Per sostenere questo percorso verso colloqui di pace, si è rimarcato, è necessario il sostegno delle varie componenti della società civile: il Forum attende con interesse sforzi simili da parte di gruppi di donne, intellettuali e altre persone di buona volontà di entrambe le parti.

Nello Stato del Manipur, un'area di valli fertili e colline rigogliose al confine con la Myanmar, vivono circa tre milioni di persone che hanno visto la loro vita sconvolta: cinque mesi dopo l’inizio del conflitto etnico, l'accesso a Internet rimane chiuso e per la popolazione la normale vita economica e sociale è stata interrotta.

"Se negli ultimi due mesi gli scontri sembrano essersi placati, la militarizzazione del territorio resta in atto e, soprattutto, non si intravede alcuna volontà politica di risolvere la situazione e andare alla radice del conflitto, sicché la violenza potrebbe riesplodere in qualsiasi momento", ha spiegato l'Arcivescovo Menamparampil.
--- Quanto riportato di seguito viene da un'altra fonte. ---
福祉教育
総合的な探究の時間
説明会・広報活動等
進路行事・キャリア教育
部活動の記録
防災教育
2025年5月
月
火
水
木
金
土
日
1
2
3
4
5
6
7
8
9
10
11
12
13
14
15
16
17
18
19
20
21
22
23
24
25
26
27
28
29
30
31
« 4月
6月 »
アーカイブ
Molte delle persone colpite dalle violenze sperano ancora in una qualche forma di giustizia. Ad esempio, come hanno riportato i mass-media locali, la madre dello studente universitario 21enne Hanglalmuan Vaiphei di Churachandpur (una zona in prevalenza kuki), linciato da una folla il 3 maggio, vuole giustizia e non ha notizie sul se e come il caso di su figlio stia procedendo. In un altro caso citato dalla stampa, Kavita Singh, residente a Imphal, non sa se suo marito, impiegato governativo, sia vivo o morto. Lui e un altro uomo meitei sono stati visti l'ultima volta vicino al distretto di Kangpokpi il 6 maggio, e da allora non se me hanno più notizie.

Una seria preoccupazione intorno al conflitto tocca l'avvenuto saccheggio delle armerie statali: in totale sono scomparse quasi 4.500 armi e circa 650.000 munizioni. Di queste sono state recuperate solo 1.500 armi e circa 15.000 munizioni.
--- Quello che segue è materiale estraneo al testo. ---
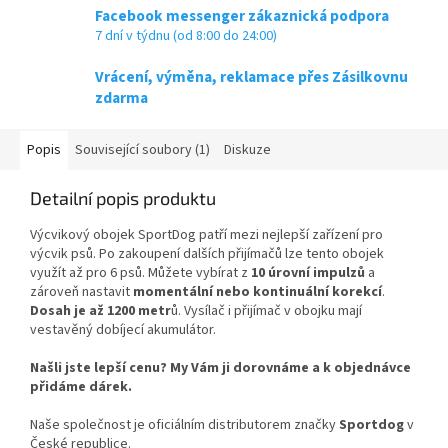
Facebook messenger zákaznická podpora
7 dní v týdnu (od 8:00 do 24:00)
Vrácení, výměna, reklamace přes Zásilkovnu
zdarma
Popis
Související soubory (1)
Diskuze
Detailní popis produktu
Výcvikový obojek SportDog patří mezi nejlepší zařízení pro
výcvik psů. Po zakoupení dalších přijímačů lze tento obojek
využít až pro 6 psů. Můžete vybírat z
10 úrovní impulzů
a
zároveň nastavit
momentální nebo kontinuální korekcí
.
Dosah je až 1200 metr
ů. Vysílač i přijímač v obojku mají
vestavěný dobíjecí akumulátor.
Našli jste lepší cenu? My Vám ji dorovnáme a k objednávce
přidáme dárek.
Naše společnost je oficiálním distributorem značky
Sportdog
v
České republice.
Date le profonde divisioni esistenti, in Manipur sono state create “zone cuscinetto” tra le aree dominate da meitei e kuki. Tra Churachandpur e Imphal, ad esempio, vi sono quattro barricate con posti di blocco presidiati dalle forze armate, per evitare il verificarsi di altri scontri. La frammentazione del territorio, d’altro canto, come il fenomeno della diffusa migrazione interna, complica le operazioni della polizia di Manipur.
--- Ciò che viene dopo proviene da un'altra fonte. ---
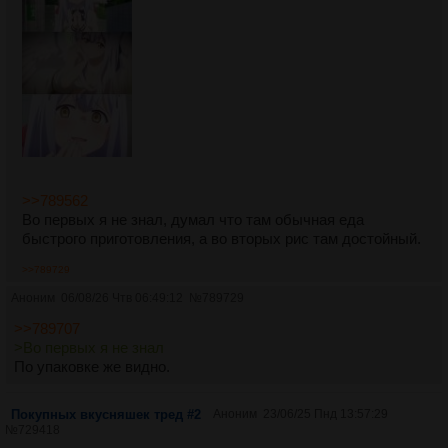
>>789562
Во первых я не знал, думал что там обычная еда
быстрого приготовления, а во вторых рис там достойный.
>>789729
Аноним
06/08/26 Чтв 06:49:12
№
789729
>>789707
>Во первых я не знал
По упаковке же видно.
Покупных вкусняшек тред #2
Аноним
23/06/25 Пнд 13:57:29
№
729418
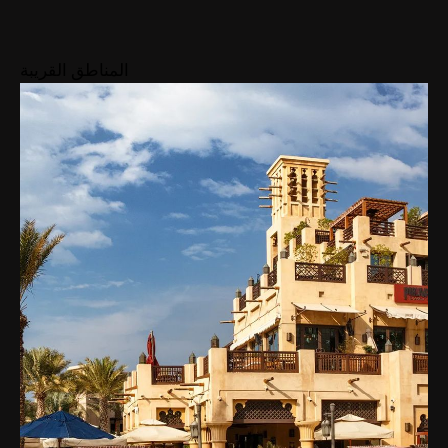
37مليون
7
عرض
المتوسط
AED 37مليون
المناطق القريبة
La questione di fondo, che il governo centrale dell'India finora non ha affrontato, tocca il rapporto tra le due etnie, i meitei (che sono il gruppo di maggioranza nello stato, sono definiti anche "manipuri", sono circa 1,5 milioni e sono di religione induista) e i kuki, minoranza etnica di religione cristiana. I meitei vivono principalmente nella prospera valle Imphal, che costituisce circa il 10% del territorio del Manipur. Il resto del territorio, ovvero le aree collinari occupate da boschi e terreni agricoli, ospita gruppi minoritari indigeni, tra i quali i kuki, che hanno ottenuto il riconoscimento dello status di "comunità tribale". Questo riconoscimento garantisce un tutela costituzionale volta a proteggere la terra, la cultura, la lingua e l'identità delle comunità storicamente più svantaggiate dell'India. Per questo ai meitei non era consentito acquistare terreni in quelle aree collinari.

Il 3 maggio, le tribù kuki hanno tenuto manifestazioni e cortei per protestare contro la decisione di garantire lo status tribale anche ai meitei. In una disposizione dell'Alta Corte del Manipur, infatti, si chiede al governo del Manipur di inviare una raccomandazione al governo centrale perchè includa le comunità meitei nella categoria di "Scheduled Tribe" (tribù riconosciuta), il che permetterebbe loro di accedere a vantaggi e soprattutto ai terreni riservati agli altri gruppi indigeni.

Da quelle manifestazioni è iniziata la violenza che ben presto è degenerata in scontro aperto. I kuki accusano i gruppi estremisti meitei di aver effettuato attacchi mirati contro le famiglie del loro gruppo che vivono a Imphal e nelle aree circostanti. Secondo i meitei, i partecipanti alla marcia dei kuki hanno iniziato a compiere atti vandalici e aggressioni. A cinque mesi da quegli scontri, meitei e kuki sono completamente segregati con il divieto di entrare gli uni nelle aree abitate dagli altri.